Wednesday, November 24, 2010

Giving Thanks...even if sometimes things suck!

HAPPY THANKSGIVING (Well, happy day after! I mean, how could I write when I had so much eating to do? And believe me, there wasn't a dish left untasted, except for anything with fruit, I don't eat the fruit)!! Anyway, I have decided to be more grateful for the things I have, even if they aren't exactly as I would like them to be (let's face it, nothing and nobody is perfect, except for maybe Clooney). It seemed appropriate to start on Thanksgiving (or the day after, see above food coma explanation) and so it is my intention to express my thanks everyday for a specific thing (no matter how small, or silly it may seem to others) until December 31st. I will try to make a daily thankful blog post but lets face it, I'm lazy so don't get your hopes up, but I will make a shout out on my Facebook status for the thing I'm grateful for:!/JAGarrish

DAY #1: I'm grateful for the gift of music (and for a moment that changed my life). I hope you enjoy the story below (I wrote it in a writing class I took this fall)! And be grateful for something today, maybe while you are waiting on a completely ridiculous long line at the mall. Hey, at least you aren't at work like I am (Yes, I'm grateful for my job, but let's not be too thankful on the first day, I gotta space it out):

As the lights went down, I clutched the sleeve of my jacket and my excitement grew. I didn’t know exactly what was going to happen, but I had a strong feeling I was going to like it. Why wouldn’t I? Music has always been a part of my life since I was old enough to remember hearing a song play on the radio. I sang around my house, into my hair brush, as well as other various substitutes for a microphone ( I was too shy to talk to someone I didn’t know but give me a song and watch me go). Sometimes you could find me making up songs about farm animals, though I’m not sure what my obsession with farm animals was about. And it wasn’t unusual to find me and the neighborhood kids putting on shows in our backyards, much to the chagrin of our parents. Come to think of it, I don’t think we sold one ticket, nor did we ever perform for an audience but boy did we rehearse for that show. I can clearly remember lip-synching, before it had a name and dancing my improvised choreography to “What a Feeling” from the movie Flashdance on the white cracked pavement of the Miale’s driveway. Man I had some really good moves. I also remember the first cassette album I ever bought, I don’t know where I got the money for it but I can still smell the plastic as I held that tape with Madonna’s picture on the front. Or my brother giving me the 45 of Elton John’s Little Jeannie, because they way he sang it kinda sounded like Little Jean Ann. That’s our story and we’re sticking to it.

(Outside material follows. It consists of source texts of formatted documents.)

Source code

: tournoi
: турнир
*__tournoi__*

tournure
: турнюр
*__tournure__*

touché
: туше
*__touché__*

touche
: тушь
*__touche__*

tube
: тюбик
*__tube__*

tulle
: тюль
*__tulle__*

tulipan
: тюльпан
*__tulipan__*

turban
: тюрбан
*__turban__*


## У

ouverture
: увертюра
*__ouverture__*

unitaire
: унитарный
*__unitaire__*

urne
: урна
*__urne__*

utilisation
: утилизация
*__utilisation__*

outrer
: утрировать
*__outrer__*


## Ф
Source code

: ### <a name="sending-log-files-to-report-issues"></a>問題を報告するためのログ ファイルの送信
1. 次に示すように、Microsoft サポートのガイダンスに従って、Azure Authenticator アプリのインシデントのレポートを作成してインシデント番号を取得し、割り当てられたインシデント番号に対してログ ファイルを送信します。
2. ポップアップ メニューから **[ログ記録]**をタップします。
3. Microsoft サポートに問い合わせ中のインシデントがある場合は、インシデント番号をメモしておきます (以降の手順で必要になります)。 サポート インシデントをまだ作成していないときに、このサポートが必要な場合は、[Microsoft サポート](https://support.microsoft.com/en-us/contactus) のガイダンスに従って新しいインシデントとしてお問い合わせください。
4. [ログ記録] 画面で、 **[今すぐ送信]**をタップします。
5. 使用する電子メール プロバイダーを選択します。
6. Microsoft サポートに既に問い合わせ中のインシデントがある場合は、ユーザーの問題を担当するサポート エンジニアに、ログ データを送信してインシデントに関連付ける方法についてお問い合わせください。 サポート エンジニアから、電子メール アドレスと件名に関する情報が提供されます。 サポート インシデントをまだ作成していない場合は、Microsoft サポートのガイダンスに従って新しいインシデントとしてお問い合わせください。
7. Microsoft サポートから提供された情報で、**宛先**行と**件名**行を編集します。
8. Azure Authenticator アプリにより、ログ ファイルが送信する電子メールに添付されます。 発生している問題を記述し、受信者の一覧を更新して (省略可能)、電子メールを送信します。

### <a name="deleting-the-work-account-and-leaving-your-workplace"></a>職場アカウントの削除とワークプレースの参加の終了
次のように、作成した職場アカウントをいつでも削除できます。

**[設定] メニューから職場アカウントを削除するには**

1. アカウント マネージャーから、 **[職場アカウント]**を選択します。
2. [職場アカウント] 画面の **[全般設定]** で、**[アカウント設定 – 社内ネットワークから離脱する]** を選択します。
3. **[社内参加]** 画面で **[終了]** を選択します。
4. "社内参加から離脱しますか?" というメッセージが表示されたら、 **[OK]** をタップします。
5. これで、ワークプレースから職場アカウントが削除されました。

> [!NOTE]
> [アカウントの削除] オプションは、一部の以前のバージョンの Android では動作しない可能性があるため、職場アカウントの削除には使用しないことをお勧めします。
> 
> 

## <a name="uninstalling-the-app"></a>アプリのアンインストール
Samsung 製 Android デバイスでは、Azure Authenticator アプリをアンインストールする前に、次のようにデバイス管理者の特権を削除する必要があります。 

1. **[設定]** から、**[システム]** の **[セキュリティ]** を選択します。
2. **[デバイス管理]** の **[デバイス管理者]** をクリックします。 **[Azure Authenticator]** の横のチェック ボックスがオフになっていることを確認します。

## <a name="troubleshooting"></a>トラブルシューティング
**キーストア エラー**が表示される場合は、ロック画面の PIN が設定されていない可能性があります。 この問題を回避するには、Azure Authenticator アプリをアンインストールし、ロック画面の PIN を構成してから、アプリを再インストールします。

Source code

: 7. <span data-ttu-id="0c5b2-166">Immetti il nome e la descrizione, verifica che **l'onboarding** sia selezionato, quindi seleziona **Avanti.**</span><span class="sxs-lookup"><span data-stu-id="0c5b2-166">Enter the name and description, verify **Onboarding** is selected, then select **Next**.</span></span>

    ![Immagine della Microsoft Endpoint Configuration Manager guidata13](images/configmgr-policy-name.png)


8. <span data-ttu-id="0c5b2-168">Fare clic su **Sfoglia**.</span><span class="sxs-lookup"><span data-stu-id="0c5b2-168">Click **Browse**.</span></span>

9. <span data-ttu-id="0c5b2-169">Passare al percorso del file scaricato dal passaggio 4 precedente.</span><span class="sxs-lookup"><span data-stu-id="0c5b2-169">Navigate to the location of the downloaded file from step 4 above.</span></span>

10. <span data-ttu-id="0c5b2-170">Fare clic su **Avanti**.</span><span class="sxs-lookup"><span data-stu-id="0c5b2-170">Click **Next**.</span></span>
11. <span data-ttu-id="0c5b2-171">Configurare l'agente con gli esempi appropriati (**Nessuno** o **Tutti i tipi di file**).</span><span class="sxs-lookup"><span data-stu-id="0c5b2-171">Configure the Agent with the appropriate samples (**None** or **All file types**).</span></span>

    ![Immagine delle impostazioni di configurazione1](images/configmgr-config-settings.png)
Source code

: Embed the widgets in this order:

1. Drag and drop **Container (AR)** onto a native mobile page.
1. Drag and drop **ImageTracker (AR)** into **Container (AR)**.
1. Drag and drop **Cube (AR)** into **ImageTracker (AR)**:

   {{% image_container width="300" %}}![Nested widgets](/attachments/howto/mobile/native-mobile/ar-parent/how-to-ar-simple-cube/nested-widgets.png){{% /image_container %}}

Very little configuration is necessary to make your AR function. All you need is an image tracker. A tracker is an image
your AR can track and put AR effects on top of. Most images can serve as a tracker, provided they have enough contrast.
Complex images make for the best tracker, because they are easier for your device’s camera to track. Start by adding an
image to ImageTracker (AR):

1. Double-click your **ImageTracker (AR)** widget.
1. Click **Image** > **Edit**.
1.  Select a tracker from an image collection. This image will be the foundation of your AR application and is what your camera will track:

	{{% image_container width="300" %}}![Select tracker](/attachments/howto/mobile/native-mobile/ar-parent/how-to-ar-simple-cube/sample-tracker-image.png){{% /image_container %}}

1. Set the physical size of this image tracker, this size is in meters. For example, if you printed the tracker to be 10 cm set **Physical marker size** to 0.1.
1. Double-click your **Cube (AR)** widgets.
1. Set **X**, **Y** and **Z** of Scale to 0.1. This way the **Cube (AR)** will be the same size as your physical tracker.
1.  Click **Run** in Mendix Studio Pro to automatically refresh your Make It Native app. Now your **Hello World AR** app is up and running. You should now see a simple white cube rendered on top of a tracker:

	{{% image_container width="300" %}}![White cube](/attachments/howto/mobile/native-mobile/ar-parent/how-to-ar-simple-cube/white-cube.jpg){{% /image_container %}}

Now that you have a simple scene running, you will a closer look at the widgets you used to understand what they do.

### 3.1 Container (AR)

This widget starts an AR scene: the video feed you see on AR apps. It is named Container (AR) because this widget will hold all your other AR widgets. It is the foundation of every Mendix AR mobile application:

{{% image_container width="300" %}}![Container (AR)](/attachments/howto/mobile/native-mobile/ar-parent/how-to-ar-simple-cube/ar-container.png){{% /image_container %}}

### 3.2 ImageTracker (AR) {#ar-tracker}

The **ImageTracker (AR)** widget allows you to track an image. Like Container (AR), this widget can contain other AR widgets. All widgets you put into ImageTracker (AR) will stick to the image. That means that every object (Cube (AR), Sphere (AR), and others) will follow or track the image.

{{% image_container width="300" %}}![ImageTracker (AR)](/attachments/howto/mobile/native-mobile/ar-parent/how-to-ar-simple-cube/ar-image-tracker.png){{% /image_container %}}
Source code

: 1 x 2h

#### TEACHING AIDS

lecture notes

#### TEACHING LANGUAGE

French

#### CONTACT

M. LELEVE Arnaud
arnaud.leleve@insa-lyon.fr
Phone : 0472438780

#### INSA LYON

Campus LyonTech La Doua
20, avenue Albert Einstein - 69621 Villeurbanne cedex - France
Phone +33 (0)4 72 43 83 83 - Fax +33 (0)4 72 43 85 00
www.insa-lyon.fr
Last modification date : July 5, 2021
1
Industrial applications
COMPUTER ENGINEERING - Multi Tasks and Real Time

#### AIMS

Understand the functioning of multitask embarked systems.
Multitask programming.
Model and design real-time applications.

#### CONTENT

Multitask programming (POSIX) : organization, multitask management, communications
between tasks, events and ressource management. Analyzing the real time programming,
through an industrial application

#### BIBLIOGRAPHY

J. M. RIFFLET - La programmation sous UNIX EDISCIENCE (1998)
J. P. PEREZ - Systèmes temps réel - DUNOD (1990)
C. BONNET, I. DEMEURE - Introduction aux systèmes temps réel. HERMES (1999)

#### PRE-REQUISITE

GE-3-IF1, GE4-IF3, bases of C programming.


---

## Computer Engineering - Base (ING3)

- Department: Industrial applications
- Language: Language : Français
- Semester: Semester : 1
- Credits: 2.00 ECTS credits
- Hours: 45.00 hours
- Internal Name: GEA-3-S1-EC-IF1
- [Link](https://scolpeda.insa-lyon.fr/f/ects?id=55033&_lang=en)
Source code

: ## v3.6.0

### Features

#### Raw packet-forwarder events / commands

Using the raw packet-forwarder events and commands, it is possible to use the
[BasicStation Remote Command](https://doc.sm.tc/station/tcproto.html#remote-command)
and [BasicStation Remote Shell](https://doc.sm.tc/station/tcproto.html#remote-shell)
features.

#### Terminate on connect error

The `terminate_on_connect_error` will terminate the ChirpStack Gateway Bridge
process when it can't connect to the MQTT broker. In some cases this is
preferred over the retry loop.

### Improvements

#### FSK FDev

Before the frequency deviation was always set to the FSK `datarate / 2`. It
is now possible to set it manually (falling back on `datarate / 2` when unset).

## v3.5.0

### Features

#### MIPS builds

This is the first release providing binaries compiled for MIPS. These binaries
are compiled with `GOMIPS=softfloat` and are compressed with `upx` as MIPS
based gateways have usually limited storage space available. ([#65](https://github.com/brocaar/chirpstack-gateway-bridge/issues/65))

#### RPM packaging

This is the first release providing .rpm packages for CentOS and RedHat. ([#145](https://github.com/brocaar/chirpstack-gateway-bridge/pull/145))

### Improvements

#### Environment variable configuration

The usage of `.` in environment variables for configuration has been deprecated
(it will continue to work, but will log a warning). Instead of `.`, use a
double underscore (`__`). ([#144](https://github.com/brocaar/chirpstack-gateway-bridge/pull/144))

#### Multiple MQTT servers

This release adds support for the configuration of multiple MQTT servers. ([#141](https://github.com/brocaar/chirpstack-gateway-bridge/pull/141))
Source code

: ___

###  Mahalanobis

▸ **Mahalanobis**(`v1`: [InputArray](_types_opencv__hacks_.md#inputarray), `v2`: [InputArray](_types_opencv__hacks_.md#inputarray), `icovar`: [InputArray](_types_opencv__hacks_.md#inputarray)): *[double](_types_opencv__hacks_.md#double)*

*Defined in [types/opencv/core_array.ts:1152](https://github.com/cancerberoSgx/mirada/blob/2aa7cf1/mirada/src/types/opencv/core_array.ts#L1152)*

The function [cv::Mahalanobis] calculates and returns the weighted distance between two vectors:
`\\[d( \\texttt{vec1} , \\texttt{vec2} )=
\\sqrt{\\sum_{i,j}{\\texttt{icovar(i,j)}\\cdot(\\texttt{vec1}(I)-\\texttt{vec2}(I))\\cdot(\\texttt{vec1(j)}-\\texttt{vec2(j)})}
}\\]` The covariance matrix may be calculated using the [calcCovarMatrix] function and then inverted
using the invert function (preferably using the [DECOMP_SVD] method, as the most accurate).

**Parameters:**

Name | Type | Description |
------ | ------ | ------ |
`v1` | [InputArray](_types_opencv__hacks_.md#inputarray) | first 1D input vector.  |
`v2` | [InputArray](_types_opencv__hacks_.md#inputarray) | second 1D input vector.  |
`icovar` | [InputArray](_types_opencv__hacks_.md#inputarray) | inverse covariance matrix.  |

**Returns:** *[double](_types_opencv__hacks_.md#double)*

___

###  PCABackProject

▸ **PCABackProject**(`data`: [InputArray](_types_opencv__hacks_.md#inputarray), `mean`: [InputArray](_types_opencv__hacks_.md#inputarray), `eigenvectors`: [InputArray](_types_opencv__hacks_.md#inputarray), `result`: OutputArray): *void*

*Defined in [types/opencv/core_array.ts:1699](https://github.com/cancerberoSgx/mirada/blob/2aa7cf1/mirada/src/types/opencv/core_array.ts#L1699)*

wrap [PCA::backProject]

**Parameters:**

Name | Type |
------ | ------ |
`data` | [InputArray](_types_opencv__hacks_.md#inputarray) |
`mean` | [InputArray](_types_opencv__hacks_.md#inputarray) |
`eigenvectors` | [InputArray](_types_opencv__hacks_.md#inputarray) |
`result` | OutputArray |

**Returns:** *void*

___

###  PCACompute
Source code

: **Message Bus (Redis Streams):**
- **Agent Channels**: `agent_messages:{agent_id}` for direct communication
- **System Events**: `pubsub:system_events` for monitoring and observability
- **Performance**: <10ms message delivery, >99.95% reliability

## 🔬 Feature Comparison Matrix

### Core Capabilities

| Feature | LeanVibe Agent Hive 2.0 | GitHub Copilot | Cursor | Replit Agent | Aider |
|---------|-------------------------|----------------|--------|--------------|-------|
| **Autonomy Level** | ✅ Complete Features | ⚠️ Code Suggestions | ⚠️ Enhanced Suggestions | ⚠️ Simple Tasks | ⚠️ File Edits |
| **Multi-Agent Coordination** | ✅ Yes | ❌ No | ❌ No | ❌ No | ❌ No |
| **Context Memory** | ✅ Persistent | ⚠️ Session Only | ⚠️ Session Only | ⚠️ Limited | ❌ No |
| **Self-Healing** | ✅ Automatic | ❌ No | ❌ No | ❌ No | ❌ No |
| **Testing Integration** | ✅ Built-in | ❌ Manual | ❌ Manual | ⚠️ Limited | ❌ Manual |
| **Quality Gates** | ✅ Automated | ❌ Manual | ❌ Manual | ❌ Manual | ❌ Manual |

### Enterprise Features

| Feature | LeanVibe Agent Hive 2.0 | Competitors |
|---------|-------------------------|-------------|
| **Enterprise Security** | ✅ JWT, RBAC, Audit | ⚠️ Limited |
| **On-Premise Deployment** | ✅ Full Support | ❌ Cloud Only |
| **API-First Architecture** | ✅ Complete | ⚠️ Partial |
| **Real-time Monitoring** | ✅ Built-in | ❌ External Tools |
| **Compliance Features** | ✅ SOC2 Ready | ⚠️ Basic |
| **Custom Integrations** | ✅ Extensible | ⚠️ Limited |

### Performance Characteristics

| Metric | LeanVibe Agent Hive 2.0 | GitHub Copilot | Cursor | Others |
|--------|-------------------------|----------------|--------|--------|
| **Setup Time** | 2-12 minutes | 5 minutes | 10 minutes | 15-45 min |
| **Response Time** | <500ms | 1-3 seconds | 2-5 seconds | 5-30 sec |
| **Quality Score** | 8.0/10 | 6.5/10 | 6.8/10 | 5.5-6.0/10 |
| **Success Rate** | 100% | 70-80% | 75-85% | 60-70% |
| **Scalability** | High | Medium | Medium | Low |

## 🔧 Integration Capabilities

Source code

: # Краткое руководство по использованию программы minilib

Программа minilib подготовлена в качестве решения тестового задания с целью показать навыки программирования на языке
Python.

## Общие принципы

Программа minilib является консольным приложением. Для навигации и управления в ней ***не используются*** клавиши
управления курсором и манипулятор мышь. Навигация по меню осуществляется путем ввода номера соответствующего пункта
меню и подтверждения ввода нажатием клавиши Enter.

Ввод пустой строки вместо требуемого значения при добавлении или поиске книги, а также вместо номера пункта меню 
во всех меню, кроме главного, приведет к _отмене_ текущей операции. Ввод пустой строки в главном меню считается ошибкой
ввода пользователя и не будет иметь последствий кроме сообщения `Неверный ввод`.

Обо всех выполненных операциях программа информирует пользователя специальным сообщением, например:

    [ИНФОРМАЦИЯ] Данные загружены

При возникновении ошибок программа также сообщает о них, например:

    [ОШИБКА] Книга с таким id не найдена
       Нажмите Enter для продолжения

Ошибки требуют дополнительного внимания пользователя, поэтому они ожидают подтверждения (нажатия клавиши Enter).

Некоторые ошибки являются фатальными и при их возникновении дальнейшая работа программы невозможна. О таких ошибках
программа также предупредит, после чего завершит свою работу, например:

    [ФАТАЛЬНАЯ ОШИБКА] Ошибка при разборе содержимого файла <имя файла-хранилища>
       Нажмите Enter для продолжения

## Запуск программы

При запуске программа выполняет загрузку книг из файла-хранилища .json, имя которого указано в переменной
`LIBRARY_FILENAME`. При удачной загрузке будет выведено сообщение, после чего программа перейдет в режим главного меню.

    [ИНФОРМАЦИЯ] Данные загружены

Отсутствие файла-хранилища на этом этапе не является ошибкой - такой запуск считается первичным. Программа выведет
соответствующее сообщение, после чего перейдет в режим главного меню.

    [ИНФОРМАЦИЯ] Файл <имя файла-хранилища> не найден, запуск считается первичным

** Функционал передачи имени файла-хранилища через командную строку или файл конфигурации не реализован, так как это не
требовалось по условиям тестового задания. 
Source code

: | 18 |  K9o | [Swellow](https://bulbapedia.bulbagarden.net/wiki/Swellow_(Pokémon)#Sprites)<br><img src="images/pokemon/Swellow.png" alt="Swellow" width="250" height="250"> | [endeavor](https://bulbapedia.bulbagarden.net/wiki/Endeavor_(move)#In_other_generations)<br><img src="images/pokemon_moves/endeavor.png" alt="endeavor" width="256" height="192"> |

So as a ten year old sitting in my red plush seat with my parents and my aunt, I was overwhelmed by the Cole Porter overture that had begun to play. Of course I had no idea who Cole Porter was at that time, but after that night I would never forget him. Nor would I forget the magnificent Patti LuPone. That lady knocked it out of the park. They say you never forget your first and it’s true. I may not remember what I was wearing or how close we were to the stage and I cannot recall the smell of the theatre or whether I got candy during the intermission, but I’ll never forget the moment I sat in my seat during the song “Anything Goes” and with absolute joy in my heart I said to myself, This is what I want to do for the rest of my life.

It’s still like nothing else in the world. Going to see live theatre and being transported to another world. That tiny moment when the lights go down and the first chord is played, or the timpani of the drum is heard can send shivers down my spine in a totally good way. Music in general has such a strong hold on me. It can bring me back to a moment in my life within 4 seconds, it can bring a smile to my face quicker than finding a $20 in my pants pocket, and it can also break my heart. It is truly the universal language and when I get the opportunity to sing I know it’s where I’m supposed to be. I feel completely alive.

I may not be on Broadway yet, nor have I won an Academy Award, but that hasn’t stopped me from making my dreams come true, for I believe once you are given the gift of a dream it is your duty to follow through until you either make that dream a reality or until the dream no longer has a hold on your heart. That one moment in a darkened theatre changed that child’s life forever (not sure had my dad known it would make me want to be a performer, he would have rethought the purchase of those tickets) but I’m grateful for that moment every day, even when I struggle with the disappointments, the let downs, the hurts and the tears, it has shaped my life for the better and I was never the same.